Start of Block

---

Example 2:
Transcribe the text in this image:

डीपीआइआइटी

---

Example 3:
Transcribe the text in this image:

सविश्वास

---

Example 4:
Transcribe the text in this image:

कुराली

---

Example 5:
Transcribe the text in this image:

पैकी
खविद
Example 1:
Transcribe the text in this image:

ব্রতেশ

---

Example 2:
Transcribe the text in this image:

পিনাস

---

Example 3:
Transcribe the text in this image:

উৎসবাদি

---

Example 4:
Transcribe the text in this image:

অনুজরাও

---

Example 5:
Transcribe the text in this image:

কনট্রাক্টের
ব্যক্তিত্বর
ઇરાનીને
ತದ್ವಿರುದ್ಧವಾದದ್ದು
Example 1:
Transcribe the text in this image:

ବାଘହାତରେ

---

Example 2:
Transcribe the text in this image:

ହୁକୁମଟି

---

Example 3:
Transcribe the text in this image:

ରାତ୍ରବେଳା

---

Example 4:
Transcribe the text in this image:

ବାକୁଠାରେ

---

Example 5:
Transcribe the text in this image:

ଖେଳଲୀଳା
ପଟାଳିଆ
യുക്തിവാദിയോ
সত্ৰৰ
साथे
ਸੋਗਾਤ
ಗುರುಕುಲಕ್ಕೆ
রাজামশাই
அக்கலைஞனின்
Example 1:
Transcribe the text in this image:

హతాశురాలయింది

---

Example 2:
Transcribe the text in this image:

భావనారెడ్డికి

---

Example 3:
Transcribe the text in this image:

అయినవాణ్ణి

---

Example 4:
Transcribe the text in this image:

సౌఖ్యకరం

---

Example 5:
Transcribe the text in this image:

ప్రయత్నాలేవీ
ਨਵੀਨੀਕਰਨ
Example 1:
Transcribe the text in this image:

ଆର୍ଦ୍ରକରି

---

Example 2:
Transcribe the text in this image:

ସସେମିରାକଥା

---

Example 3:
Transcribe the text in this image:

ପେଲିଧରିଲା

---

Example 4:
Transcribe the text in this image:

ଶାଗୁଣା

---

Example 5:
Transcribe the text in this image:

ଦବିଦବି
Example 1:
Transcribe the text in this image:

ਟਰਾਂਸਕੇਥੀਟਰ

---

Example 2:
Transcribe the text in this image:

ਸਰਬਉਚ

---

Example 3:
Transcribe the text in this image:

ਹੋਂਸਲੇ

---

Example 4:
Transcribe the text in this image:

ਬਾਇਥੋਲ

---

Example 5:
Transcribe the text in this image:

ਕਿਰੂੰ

End of Block

What is needed
Set down the data once more, word for word.

Task answer
---

Example 2:
Transcribe the text in this image:

डीपीआइआइटी

---

Example 3:
Transcribe the text in this image:

सविश्वास

---

Example 4:
Transcribe the text in this image:

कुराली

---

Example 5:
Transcribe the text in this image:

पैकी
खविद
Example 1:
Transcribe the text in this image:

ব্রতেশ

---

Example 2:
Transcribe the text in this image:

পিনাস

---

Example 3:
Transcribe the text in this image:

উৎসবাদি

---

Example 4:
Transcribe the text in this image:

অনুজরাও

---

Example 5:
Transcribe the text in this image:

কনট্রাক্টের
ব্যক্তিত্বর
ઇરાનીને
ತದ್ವಿರುದ್ಧವಾದದ್ದು
Example 1:
Transcribe the text in this image:

ବାଘହାତରେ

---

Example 2:
Transcribe the text in this image:

ହୁକୁମଟି

---

Example 3:
Transcribe the text in this image:

ରାତ୍ରବେଳା

---

Example 4:
Transcribe the text in this image:

ବାକୁଠାରେ

---

Example 5:
Transcribe the text in this image:

ଖେଳଲୀଳା
ପଟାଳିଆ
യുക്തിവാദിയോ
সত্ৰৰ
साथे
ਸੋਗਾਤ
ಗುರುಕುಲಕ್ಕೆ
রাজামশাই
அக்கலைஞனின்
Example 1:
Transcribe the text in this image:

హతాశురాలయింది

---

Example 2:
Transcribe the text in this image:

భావనారెడ్డికి

---

Example 3:
Transcribe the text in this image:

అయినవాణ్ణి

---

Example 4:
Transcribe the text in this image:

సౌఖ్యకరం

---

Example 5:
Transcribe the text in this image:

ప్రయత్నాలేవీ
ਨਵੀਨੀਕਰਨ
Example 1:
Transcribe the text in this image:

ଆର୍ଦ୍ରକରି

---

Example 2:
Transcribe the text in this image:

ସସେମିରାକଥା

---

Example 3:
Transcribe the text in this image:

ପେଲିଧରିଲା

---

Example 4:
Transcribe the text in this image:

ଶାଗୁଣା

---

Example 5:
Transcribe the text in this image:

ଦବିଦବି
Example 1:
Transcribe the text in this image:

ਟਰਾਂਸਕੇਥੀਟਰ

---

Example 2:
Transcribe the text in this image:

ਸਰਬਉਚ

---

Example 3:
Transcribe the text in this image:

ਹੋਂਸਲੇ

---

Example 4:
Transcribe the text in this image:

ਬਾਇਥੋਲ

---

Example 5:
Transcribe the text in this image:

ਕਿਰੂੰ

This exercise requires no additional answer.